## TASK REQUIREMENTS:
Only one stretch of the data below is needed. Output the lines from the one with "staining of benign" up to and including the one with "is no significant", exactly as they stand.

## SOURCE INFORMATION:
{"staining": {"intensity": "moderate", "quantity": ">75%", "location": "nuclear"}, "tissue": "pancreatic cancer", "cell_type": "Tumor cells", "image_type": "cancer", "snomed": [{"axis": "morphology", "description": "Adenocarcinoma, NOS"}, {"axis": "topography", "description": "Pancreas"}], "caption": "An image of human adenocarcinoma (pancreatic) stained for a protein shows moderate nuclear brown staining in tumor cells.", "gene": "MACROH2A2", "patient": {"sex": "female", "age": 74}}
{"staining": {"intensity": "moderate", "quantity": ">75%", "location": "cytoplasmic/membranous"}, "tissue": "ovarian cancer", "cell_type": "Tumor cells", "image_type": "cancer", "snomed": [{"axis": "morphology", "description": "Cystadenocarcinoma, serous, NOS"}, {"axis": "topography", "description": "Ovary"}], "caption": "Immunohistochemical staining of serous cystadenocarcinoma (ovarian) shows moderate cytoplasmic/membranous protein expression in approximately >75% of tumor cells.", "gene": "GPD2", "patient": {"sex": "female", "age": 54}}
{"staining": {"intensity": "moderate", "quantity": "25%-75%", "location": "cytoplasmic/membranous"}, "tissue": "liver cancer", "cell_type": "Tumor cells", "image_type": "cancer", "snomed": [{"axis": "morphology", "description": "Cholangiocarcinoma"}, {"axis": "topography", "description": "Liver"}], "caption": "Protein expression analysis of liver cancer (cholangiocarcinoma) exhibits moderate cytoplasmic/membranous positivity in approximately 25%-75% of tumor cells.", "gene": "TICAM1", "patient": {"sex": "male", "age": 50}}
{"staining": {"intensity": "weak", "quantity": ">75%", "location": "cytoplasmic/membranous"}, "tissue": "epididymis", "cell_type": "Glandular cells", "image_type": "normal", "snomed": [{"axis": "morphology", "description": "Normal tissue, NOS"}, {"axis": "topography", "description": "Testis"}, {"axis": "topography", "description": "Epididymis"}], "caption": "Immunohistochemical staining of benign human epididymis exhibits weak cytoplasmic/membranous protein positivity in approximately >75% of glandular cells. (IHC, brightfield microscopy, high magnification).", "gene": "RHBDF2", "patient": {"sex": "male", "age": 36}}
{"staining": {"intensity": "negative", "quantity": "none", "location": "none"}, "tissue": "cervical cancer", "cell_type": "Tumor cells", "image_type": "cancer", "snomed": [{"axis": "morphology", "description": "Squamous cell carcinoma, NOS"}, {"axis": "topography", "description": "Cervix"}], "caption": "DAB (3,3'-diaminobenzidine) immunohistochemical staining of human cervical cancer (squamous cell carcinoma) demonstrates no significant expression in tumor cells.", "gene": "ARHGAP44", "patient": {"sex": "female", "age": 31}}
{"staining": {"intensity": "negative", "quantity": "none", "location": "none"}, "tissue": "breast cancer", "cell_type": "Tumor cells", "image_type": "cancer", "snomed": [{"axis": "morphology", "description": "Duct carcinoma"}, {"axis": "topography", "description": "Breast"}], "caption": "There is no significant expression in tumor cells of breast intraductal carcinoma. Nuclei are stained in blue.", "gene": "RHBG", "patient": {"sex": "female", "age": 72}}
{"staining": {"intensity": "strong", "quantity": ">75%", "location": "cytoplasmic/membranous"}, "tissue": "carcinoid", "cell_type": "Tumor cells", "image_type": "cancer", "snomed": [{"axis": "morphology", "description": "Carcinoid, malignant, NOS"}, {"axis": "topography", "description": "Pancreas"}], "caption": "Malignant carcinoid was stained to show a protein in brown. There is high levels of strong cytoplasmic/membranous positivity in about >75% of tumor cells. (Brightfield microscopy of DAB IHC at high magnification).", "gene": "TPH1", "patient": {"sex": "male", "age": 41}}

## SOLUTION TO THE PROBLEM:
{"staining": {"intensity": "weak", "quantity": ">75%", "location": "cytoplasmic/membranous"}, "tissue": "epididymis", "cell_type": "Glandular cells", "image_type": "normal", "snomed": [{"axis": "morphology", "description": "Normal tissue, NOS"}, {"axis": "topography", "description": "Testis"}, {"axis": "topography", "description": "Epididymis"}], "caption": "Immunohistochemical staining of benign human epididymis exhibits weak cytoplasmic/membranous protein positivity in approximately >75% of glandular cells. (IHC, brightfield microscopy, high magnification).", "gene": "RHBDF2", "patient": {"sex": "male", "age": 36}}
{"staining": {"intensity": "negative", "quantity": "none", "location": "none"}, "tissue": "cervical cancer", "cell_type": "Tumor cells", "image_type": "cancer", "snomed": [{"axis": "morphology", "description": "Squamous cell carcinoma, NOS"}, {"axis": "topography", "description": "Cervix"}], "caption": "DAB (3,3'-diaminobenzidine) immunohistochemical staining of human cervical cancer (squamous cell carcinoma) demonstrates no significant expression in tumor cells.", "gene": "ARHGAP44", "patient": {"sex": "female", "age": 31}}
{"staining": {"intensity": "negative", "quantity": "none", "location": "none"}, "tissue": "breast cancer", "cell_type": "Tumor cells", "image_type": "cancer", "snomed": [{"axis": "morphology", "description": "Duct carcinoma"}, {"axis": "topography", "description": "Breast"}], "caption": "There is no significant expression in tumor cells of breast intraductal carcinoma. Nuclei are stained in blue.", "gene": "RHBG", "patient": {"sex": "female", "age": 72}}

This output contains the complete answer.